(Records from a collection)
════════

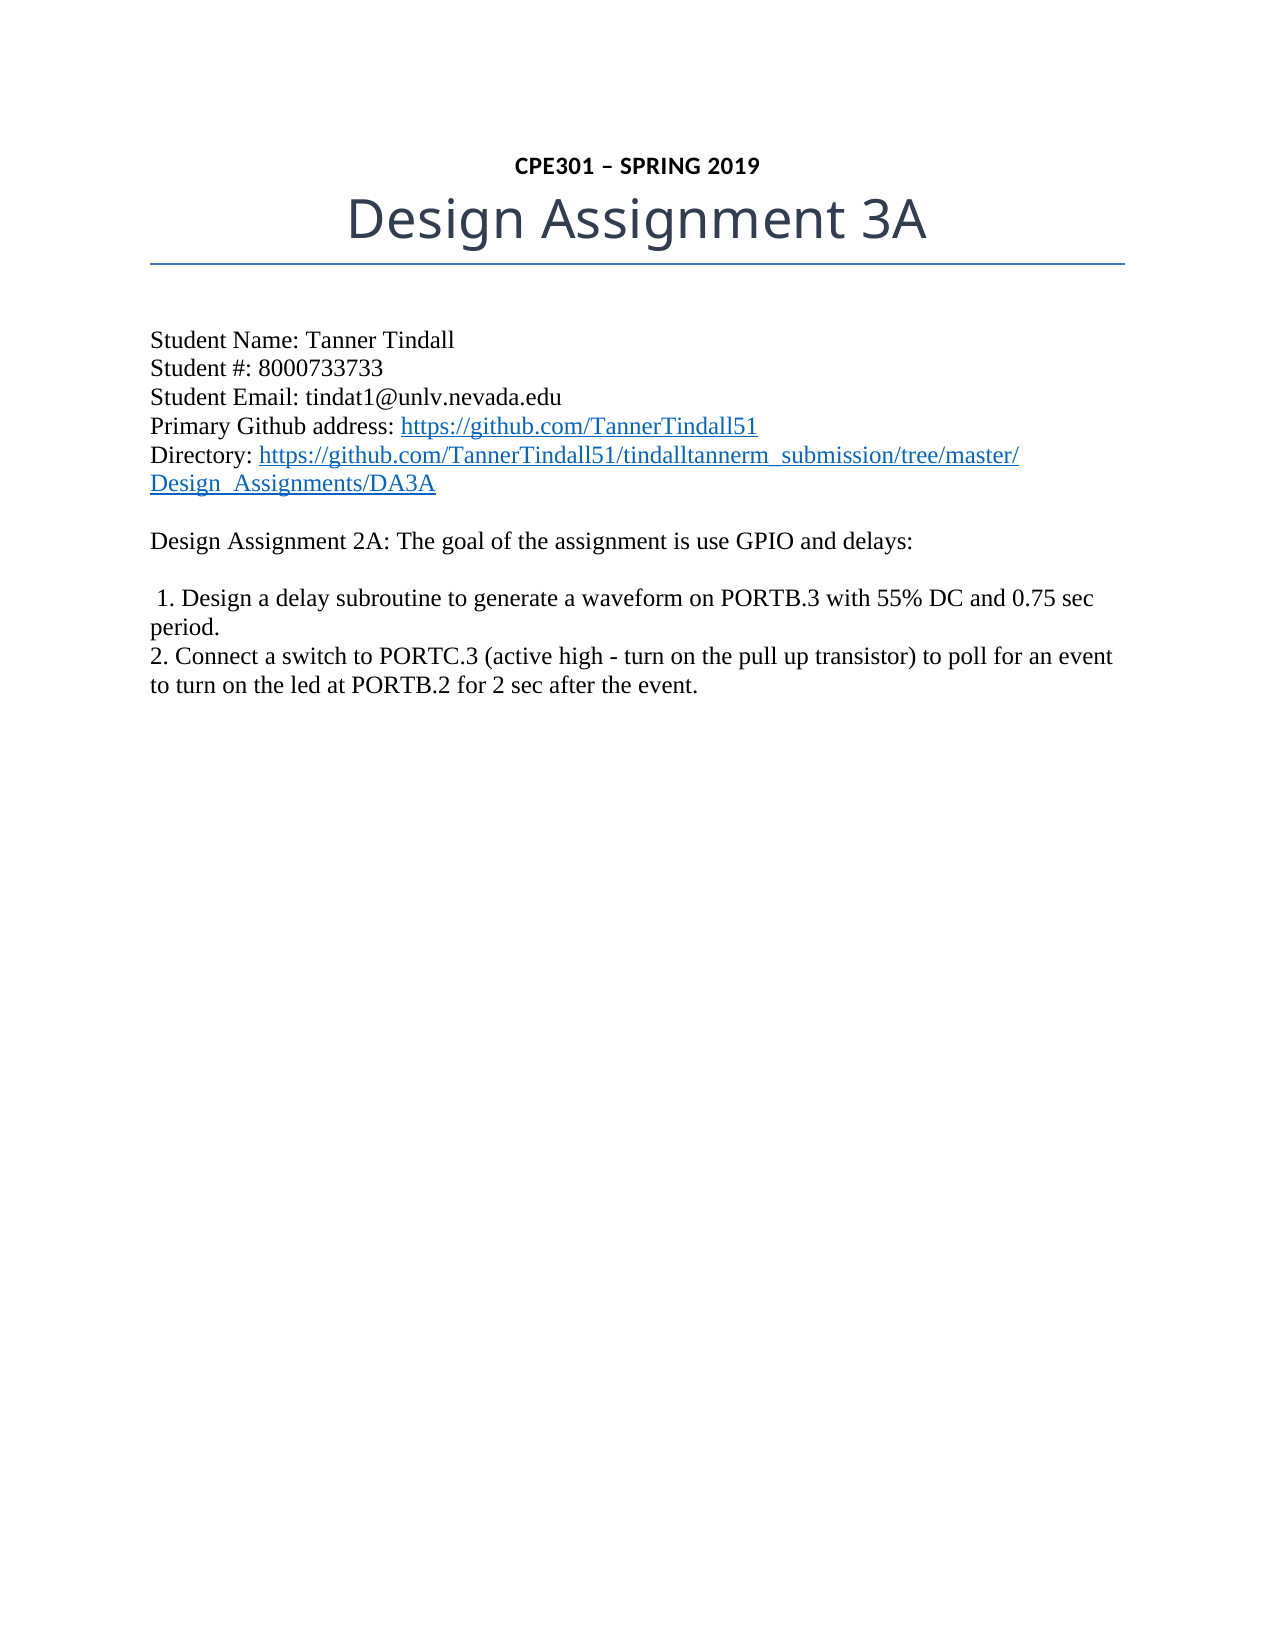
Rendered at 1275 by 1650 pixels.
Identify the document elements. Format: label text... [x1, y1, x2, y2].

title Design Assignment 3A [150, 181, 1125, 263]
text Directory: https://github.com/TannerTindall51/tindalltannerm_submission/tree/master/Design_Assignments/DA3A [150, 440, 1125, 497]
text Primary Github address: https://github.com/TannerTindall51 [150, 411, 1125, 440]
text CPE301 – SPRING 2019 [150, 150, 1125, 181]
text Student #: 8000733733 [150, 353, 1125, 382]
text Student Name: Tanner Tindall [150, 325, 1125, 353]
text Student Email: tindat1@unlv.nevada.edu [150, 382, 1125, 411]
text 2. Connect a switch to PORTC.3 (active high - turn on the pull up transistor) to poll for an event to turn on the led at PORTB.2 for 2 sec after the event. [150, 641, 1125, 700]
text Design Assignment 2A: The goal of the assignment is use GPIO and delays: [150, 526, 1125, 555]
text 1. Design a delay subroutine to generate a waveform on PORTB.3 with 55% DC and 0.75 sec period. [150, 583, 1125, 641]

════════

ACTION ITEM: Please retype every record above exactly, leaving out the pictures.

ANSWER TO THE PROBLEM:
Rendered at 1275 by 1650 pixels.
Identify the document elements. Format: label text... [x1, y1, x2, y2].

title Design Assignment 3A [150, 181, 1125, 263]
text Directory: https://github.com/TannerTindall51/tindalltannerm_submission/tree/master/Design_Assignments/DA3A [150, 440, 1125, 497]
text Primary Github address: https://github.com/TannerTindall51 [150, 411, 1125, 440]
text CPE301 – SPRING 2019 [150, 150, 1125, 181]
text Student #: 8000733733 [150, 353, 1125, 382]
text Student Name: Tanner Tindall [150, 325, 1125, 353]
text Student Email: tindat1@unlv.nevada.edu [150, 382, 1125, 411]
text 2. Connect a switch to PORTC.3 (active high - turn on the pull up transistor) to poll for an event to turn on the led at PORTB.2 for 2 sec after the event. [150, 641, 1125, 700]
text Design Assignment 2A: The goal of the assignment is use GPIO and delays: [150, 526, 1125, 555]
text 1. Design a delay subroutine to generate a waveform on PORTB.3 with 55% DC and 0.75 sec period. [150, 583, 1125, 641]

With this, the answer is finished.